Trial Direction Sampling
Trial geometry generation begins by choosing directions on the unit sphere. This spatial sampling problem is independent of the element types and should be assessed separately from molecular rotation and local optimization.
Benchmarking
Run the coverage benchmark with:
pyar-benchmark-orientations -N 8 12 20 28
The table reports:
min_sep_deg: smallest angular separation between sampled directions. Higher values reduce duplicate approaches.cover_radius_deg: approximate worst unsampled angular gap, measured on a dense deterministic reference grid. Lower values indicate better full-sphere coverage.mean_cover_deg: average angular distance to the closest sampled direction. Lower values are better.centroid_norm: directional imbalance. Values near zero are preferred.
Methods
fibonacci is deterministic equal-area spherical Fibonacci sampling.
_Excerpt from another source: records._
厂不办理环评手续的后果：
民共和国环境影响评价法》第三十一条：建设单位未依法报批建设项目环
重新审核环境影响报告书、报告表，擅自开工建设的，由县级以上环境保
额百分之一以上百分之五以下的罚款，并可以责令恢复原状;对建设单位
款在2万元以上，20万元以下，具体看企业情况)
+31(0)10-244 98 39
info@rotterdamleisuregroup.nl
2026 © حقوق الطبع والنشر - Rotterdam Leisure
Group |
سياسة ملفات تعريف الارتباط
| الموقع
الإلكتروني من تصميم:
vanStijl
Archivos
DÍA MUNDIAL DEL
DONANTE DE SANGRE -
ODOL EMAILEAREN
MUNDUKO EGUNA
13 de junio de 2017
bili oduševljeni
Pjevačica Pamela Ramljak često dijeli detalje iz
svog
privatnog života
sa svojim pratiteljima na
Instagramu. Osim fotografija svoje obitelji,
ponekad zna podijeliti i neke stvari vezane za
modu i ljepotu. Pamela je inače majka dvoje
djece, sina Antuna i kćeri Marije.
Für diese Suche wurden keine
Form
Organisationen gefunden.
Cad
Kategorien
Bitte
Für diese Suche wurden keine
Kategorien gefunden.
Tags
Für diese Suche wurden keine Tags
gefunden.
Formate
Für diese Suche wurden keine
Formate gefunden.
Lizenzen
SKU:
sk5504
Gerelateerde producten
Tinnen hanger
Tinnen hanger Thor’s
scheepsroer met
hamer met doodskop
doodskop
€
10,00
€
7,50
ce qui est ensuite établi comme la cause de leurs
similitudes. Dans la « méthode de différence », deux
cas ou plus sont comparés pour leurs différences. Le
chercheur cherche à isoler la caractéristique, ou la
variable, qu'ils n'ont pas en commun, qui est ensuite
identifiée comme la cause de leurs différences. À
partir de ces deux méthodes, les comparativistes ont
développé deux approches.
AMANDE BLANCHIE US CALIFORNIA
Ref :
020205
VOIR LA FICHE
lhs and random are randomized baselines. lhs_maximin and
fibonacci_maximin select a farthest-point subset from an oversized
candidate pool.
The aggregate workflow default uses spherical Fibonacci placement directions. For multi-atom monomers it pairs those directions with deterministic low-discrepancy quaternion rotations, converted to the existing Euler-angle rotation API.
Standalone commands that request multiple generated populations use a
deterministic sequence_offset for each population. This retains
reproducibility while avoiding repeated copies of the same point design.
The implementation is exposed by pyar.trial_generation and the
pyar-trial-generation command.
Literature Basis
Spherical Fibonacci point sets are established deterministic point sets for nearly uniform sampling on the unit sphere and can be generated for arbitrary numbers of points:
R. Marques, C. Bouville, M. Ribardiere, L. P. Santos, and K. Bouatouch, Spherical Fibonacci Point Sets for Illumination Integrals, Computer Graphics Forum 32 (2013) 134-143, DOI: 10.1111/cgf.12190.
B. Keinert, M. Innmann, M. Saenger, and M. Stamminger, Spherical Fibonacci Mapping, ACM Transactions on Graphics 34 (2015), article 193, DOI: 10.1145/2816795.2818131.
The present benchmark focuses on separation and approximate covering radius because PyAR needs directionally distinct approaches with no large unsampled region of the sphere.